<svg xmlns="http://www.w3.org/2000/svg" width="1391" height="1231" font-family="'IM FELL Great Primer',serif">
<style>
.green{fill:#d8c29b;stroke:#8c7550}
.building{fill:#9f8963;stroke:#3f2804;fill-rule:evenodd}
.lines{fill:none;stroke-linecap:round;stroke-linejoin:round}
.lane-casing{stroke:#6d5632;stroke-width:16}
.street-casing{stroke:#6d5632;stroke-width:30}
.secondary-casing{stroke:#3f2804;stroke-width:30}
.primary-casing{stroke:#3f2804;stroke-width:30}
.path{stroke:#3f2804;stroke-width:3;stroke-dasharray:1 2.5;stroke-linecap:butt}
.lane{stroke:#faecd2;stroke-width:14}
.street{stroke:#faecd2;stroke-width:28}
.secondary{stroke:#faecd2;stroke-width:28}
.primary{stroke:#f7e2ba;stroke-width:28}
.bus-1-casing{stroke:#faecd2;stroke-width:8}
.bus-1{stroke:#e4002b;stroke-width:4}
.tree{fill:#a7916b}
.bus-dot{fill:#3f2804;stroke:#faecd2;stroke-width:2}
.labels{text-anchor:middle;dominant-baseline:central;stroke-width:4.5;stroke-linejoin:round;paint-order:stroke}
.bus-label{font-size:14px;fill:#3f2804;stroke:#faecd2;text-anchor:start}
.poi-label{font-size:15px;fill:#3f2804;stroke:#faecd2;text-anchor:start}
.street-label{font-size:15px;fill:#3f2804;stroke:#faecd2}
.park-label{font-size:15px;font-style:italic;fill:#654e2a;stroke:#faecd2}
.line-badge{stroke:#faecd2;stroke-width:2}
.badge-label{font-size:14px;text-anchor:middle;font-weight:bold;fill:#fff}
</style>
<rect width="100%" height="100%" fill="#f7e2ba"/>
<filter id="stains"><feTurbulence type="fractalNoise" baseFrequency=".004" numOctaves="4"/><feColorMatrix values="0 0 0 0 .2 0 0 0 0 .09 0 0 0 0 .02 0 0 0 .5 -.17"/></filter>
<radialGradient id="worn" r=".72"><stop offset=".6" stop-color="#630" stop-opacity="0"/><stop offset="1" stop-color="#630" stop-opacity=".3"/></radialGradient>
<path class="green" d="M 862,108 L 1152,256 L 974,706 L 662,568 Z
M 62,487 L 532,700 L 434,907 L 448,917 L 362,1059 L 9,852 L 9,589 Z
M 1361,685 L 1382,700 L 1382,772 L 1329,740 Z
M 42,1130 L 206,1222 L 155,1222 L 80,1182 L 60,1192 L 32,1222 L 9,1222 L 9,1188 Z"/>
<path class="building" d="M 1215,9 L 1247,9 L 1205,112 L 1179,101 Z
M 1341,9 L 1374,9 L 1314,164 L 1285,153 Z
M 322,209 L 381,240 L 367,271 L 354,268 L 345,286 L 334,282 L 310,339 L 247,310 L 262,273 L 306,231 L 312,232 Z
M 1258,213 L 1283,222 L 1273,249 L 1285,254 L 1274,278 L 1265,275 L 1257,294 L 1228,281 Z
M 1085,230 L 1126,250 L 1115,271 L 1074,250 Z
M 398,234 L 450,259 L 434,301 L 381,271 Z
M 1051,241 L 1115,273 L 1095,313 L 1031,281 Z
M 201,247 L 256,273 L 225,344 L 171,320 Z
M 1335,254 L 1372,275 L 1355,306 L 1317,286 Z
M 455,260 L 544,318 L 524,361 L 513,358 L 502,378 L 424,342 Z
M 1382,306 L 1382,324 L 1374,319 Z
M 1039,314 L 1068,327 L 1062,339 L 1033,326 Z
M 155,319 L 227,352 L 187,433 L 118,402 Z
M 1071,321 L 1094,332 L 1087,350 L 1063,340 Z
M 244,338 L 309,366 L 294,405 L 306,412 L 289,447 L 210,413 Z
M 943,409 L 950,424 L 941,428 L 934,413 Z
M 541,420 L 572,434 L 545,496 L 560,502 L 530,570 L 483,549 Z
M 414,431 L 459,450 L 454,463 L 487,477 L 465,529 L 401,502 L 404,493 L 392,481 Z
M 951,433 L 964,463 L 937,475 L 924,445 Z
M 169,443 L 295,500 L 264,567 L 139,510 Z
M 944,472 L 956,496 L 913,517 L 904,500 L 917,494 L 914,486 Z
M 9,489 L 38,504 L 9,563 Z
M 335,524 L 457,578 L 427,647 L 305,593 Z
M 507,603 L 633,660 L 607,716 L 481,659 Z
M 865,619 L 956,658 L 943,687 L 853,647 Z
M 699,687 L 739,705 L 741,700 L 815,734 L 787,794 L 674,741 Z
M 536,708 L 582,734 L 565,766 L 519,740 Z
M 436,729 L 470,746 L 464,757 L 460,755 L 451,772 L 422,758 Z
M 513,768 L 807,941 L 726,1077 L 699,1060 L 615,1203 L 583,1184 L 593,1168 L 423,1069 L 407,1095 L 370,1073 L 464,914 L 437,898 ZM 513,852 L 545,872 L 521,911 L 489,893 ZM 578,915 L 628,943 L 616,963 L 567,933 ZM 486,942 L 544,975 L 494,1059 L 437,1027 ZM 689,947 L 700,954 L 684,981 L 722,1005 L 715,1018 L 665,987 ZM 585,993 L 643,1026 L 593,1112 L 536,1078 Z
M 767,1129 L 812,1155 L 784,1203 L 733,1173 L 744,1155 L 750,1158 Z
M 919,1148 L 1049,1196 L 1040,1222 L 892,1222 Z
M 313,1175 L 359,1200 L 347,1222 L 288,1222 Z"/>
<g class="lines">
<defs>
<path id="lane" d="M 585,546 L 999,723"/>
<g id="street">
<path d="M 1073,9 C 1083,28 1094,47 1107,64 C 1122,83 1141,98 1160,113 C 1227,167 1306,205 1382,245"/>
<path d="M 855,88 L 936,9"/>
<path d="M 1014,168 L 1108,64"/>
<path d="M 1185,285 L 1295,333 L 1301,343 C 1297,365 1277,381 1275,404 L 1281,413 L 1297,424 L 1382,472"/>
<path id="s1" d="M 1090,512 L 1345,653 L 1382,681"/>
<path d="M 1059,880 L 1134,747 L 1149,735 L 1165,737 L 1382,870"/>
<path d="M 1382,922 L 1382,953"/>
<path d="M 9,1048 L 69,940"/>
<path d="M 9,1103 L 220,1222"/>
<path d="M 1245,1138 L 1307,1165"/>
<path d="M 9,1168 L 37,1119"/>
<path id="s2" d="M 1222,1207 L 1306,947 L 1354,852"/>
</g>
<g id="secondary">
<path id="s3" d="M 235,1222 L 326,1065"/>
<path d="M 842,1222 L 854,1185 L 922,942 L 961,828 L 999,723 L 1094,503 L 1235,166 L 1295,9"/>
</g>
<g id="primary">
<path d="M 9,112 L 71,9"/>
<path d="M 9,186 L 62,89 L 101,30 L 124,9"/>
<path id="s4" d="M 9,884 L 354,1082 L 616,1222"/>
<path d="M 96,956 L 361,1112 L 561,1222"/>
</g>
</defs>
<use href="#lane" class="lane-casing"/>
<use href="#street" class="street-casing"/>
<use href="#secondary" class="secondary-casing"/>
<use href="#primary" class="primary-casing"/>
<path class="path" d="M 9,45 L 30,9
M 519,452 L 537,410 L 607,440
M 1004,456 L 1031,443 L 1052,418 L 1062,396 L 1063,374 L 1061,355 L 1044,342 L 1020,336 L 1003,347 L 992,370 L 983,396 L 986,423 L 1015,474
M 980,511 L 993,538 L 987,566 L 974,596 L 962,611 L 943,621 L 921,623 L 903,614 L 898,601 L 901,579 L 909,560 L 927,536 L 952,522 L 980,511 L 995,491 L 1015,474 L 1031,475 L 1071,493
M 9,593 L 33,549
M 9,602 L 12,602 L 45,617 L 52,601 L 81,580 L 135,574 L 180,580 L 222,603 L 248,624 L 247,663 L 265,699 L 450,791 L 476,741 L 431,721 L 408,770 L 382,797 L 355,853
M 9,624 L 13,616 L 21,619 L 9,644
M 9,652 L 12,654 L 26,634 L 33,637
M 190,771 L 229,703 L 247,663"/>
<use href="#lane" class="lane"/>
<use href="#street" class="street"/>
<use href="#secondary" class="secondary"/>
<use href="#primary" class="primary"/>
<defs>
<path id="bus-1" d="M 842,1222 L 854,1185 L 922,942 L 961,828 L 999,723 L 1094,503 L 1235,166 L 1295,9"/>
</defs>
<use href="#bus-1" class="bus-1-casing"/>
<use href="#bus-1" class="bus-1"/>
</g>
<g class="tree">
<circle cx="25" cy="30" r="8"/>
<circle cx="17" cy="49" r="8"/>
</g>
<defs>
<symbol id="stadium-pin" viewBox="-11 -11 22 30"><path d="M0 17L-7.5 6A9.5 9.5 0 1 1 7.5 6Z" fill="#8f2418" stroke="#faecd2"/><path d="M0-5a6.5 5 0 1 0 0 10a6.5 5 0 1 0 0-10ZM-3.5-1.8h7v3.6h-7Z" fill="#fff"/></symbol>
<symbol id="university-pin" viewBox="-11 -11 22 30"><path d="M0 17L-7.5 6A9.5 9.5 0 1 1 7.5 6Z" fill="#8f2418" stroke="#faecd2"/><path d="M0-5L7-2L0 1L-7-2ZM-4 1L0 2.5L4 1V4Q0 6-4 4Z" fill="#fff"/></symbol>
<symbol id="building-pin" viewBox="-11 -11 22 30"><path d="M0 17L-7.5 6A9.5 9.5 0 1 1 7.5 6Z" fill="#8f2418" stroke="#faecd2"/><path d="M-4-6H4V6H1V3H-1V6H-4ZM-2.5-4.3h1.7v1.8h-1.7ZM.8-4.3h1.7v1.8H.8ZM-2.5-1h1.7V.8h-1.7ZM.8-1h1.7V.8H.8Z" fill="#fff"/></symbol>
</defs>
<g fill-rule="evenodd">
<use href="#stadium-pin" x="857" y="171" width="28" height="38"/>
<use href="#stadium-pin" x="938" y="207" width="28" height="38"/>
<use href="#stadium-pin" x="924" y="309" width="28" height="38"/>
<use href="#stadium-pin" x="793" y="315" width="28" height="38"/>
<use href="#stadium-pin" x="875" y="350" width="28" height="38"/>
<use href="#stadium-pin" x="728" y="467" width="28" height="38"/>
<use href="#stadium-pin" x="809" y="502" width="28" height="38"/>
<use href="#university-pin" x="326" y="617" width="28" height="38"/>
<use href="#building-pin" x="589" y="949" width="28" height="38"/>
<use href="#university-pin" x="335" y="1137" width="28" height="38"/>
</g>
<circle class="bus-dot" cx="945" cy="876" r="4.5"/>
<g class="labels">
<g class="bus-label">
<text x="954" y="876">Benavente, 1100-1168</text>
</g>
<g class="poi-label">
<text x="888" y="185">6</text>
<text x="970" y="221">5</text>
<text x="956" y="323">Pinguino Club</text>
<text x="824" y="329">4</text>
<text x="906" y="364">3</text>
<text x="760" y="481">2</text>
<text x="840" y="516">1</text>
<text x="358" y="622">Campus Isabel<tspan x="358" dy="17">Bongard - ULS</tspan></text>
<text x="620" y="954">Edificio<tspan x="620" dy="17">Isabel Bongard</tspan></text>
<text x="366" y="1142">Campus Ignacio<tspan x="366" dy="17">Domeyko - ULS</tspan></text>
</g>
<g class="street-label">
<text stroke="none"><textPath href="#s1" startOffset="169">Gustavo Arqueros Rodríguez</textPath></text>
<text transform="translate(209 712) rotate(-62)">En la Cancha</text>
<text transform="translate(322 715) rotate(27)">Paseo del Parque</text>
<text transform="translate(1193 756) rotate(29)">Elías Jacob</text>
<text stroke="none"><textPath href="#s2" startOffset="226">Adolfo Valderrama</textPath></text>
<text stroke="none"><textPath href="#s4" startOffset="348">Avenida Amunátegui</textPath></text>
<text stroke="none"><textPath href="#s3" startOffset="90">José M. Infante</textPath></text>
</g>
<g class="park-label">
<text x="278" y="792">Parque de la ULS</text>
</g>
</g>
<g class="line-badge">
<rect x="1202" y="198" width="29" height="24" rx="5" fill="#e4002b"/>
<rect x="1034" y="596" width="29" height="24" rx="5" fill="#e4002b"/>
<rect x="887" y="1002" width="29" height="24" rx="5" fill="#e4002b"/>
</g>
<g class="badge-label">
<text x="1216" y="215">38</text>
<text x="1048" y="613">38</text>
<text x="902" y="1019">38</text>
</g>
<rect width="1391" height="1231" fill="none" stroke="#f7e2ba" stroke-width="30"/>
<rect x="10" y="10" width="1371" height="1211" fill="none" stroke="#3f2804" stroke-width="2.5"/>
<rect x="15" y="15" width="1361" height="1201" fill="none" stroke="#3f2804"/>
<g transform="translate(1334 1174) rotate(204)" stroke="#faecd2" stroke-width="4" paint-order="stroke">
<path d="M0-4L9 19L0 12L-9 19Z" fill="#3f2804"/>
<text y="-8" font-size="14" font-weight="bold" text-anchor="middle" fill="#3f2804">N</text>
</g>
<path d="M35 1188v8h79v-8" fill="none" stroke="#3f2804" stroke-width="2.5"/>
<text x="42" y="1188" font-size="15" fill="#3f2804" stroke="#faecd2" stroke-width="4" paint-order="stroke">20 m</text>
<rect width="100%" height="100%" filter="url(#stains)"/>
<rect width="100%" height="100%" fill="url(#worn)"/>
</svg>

## What the task requires
Filter the lines above, keeping and copying those that contain "rule".

## Your response
.building{fill:#9f8963;stroke:#3f2804;fill-rule:evenodd}
<g fill-rule="evenodd">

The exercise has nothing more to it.